In this repository, we investigate how much faster a string uniquifier that implements the following optimization can be than `sort | uniq` :
- Parallelized hash table that scales well with the number of threads
- Fast hash function using SSE/AVX2
- Batching hash calculation and insertion into hash table
- Prefetching for hash table accesses
**Note that `FastUniq` cannot uniquify two strings which have same hash values.** ~~Since 64-bit hash is used, the chance of two strings having same hashes is very low, but not zero. See "Probability of hash collision" section for detail.~~ I see a very small number (around 1~2) of hash collisions when there are $\geq 10^7$ unique strings. Therefore I recommend using this library when it's acceptable to miss some strings.
## How to use `FastUniq` in your program
In order to use `FastUniq` in your program, include `FastUniq.hpp` and give `-mavx2, -maes, -fopenmp` flags to your compiler when compiling the program. For maximum performance, it's recommended to give either `-O3` or `-Ofast`.
Example:
```
g++ your_program.cpp -mavx2 -maes -O3 -fopenmp
```
Currently you can use the following APIs.
- `std::vector Uniquify(const char* inputFile)` : Deduplicates newline-separated strings in `inputFile` and returns a vector of deduplicated strings.
- Currently this is slower than `UniquifyToStdout` because of the merging of the results from each thread.

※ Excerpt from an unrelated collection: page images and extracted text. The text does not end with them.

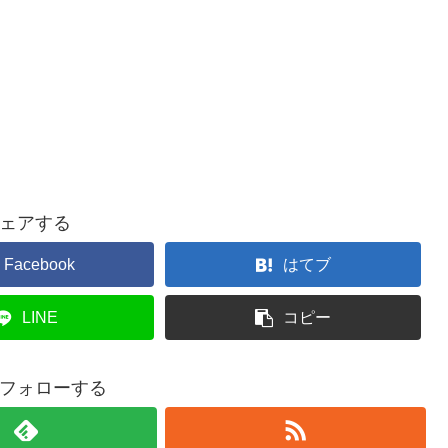
ェアする
Facebook
はてブ
LINE
コピー
フォローする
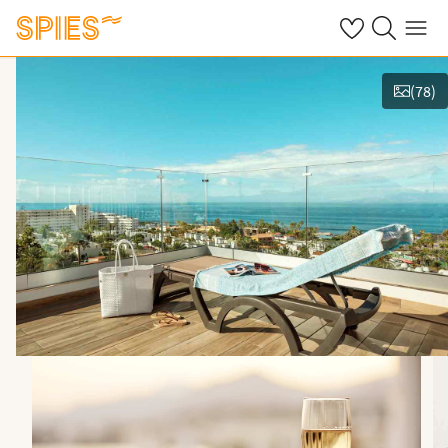
Se dine gemte h
Søg på spies.
Menu
(
78
)
Vis film og billeder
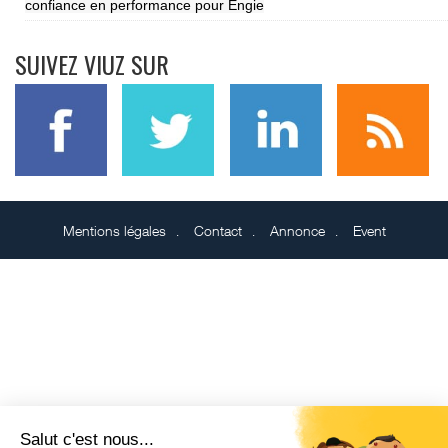
confiance en performance pour Engie
SUIVEZ VIUZ SUR
Mentions légales
Contact
Annonce
Event
Salut c'est nous...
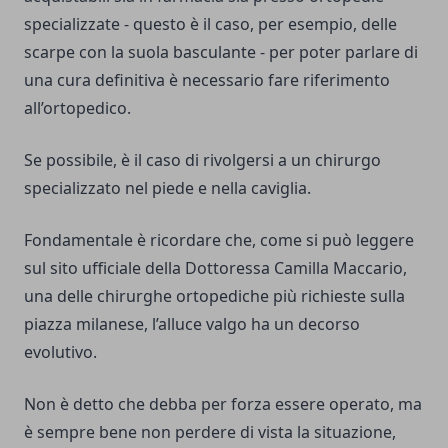
specializzate - questo è il caso, per esempio, delle
scarpe con la suola basculante - per poter parlare di
una cura definitiva è necessario fare riferimento
all’ortopedico.
Se possibile, è il caso di rivolgersi a un chirurgo
specializzato nel piede e nella caviglia.
Fondamentale è ricordare che, come si può leggere
sul sito ufficiale della Dottoressa
Camilla Maccario
,
una delle chirurghe ortopediche più richieste sulla
piazza milanese, l’alluce valgo ha un decorso
evolutivo.
Non è detto che debba per forza essere operato, ma
è sempre bene non perdere di vista la situazione,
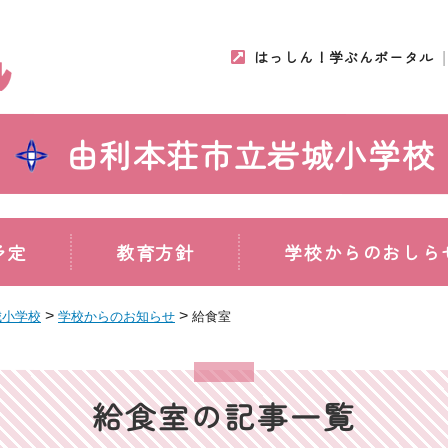
はっしん！学ぶんポータル
由利本荘市立岩城小学校
予定
教育方針
学校からのおしら
>
>
城小学校
学校からのお知らせ
給食室
給食室の記事一覧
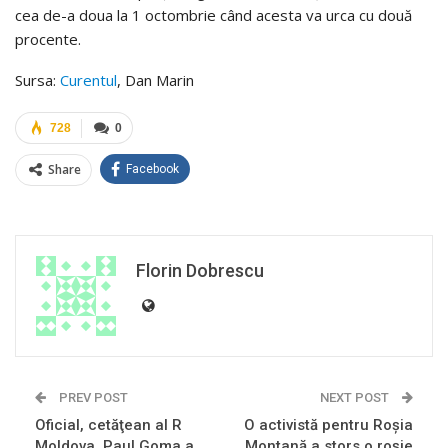
cea de-a doua la 1 octombrie când acesta va urca cu două
procente.
Sursa:
Curentul
, Dan Marin
728
0
Share
Facebook
Florin Dobrescu
PREV POST
NEXT POST
Oficial, cetăţean al R
O activistă pentru Roşia
Moldova. Paul Goma a
Montană a stors o roşie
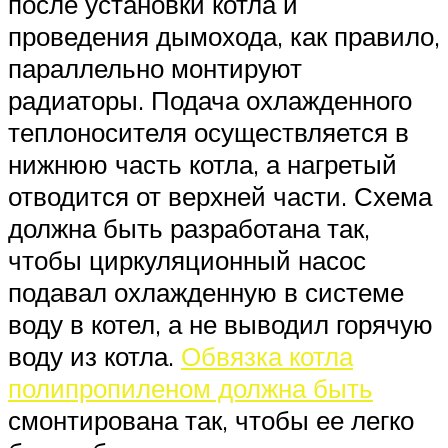
после установки котла и
проведения дымохода, как правило,
параллельно монтируют
радиаторы. Подача охлажденного
теплоносителя осуществляется в
нижнюю часть котла, а нагретый
отводится от верхней части. Схема
должна быть разработана так,
чтобы циркуляционный насос
подавал охлажденную в системе
воду в котел, а не выводил горячую
воду из котла.
Обвязка котла
полипропиленом должна быть
смонтирована так, чтобы ее легко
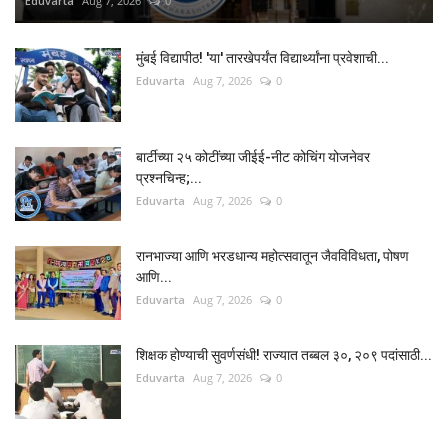
Eduvarta
Aug 7, 2026
0
मुंबई विद्यापीठ! 'या' तारखेपर्यंत विद्यार्थ्यांना प्रवेशाची...
Eduvarta
Aug 7, 2026
0
बार्टीच्या २५ कोटींच्या जीईई-नीट कोचिंग योजनेवर
प्रश्नचिन्ह;...
Eduvarta
Aug 7, 2026
0
रानभाज्या आणि भरडधान्य महोत्सवातून जैवविविधता, पोषण
आणि...
Eduvarta
Aug 7, 2026
0
शिक्षक होण्याची सुवर्णसंधी! राज्यात तब्बल ३०, २०९ पदांसाठी...
Eduvarta
Aug 7, 2026
0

- `void UniquifyToStdout(const char* inputFile)` : Deduplicates newline-separated strings in `inputFile` and outputs deduplicated strings to stdout.
## Benchmark
The following graph shows the results of performance measurements with the number of strings fixed at 30 million and with different numbers of threads. Benchmark is performed using `UniquifyToStdout` and sending the output to `/dev/null`. **But as always, take the results with a grain of salt. Always measure for your own workload.**

The benchmark was performed on a machine with a Ryzen 7 5825U CPU (8 cores, 16 threads) and 16GB of RAM. Maximum length of a string is 30.
We can see the following performance characteristics from the graph.
- The performance with 16 threads is found to be approximately 3~4x compared to single-thread performance.
- The performance degrades as the number of unique strings increases.
- This is likely due to the fact that the number of insertions into the hash table increases as the number of unique strings increases. Insertion into a hash table requires an exclusive access to a bucket and other threads should wait for that insertion, which negatively impacts performance.
- FastUniq is constantly faster than `sort | uniq` even when single threaded.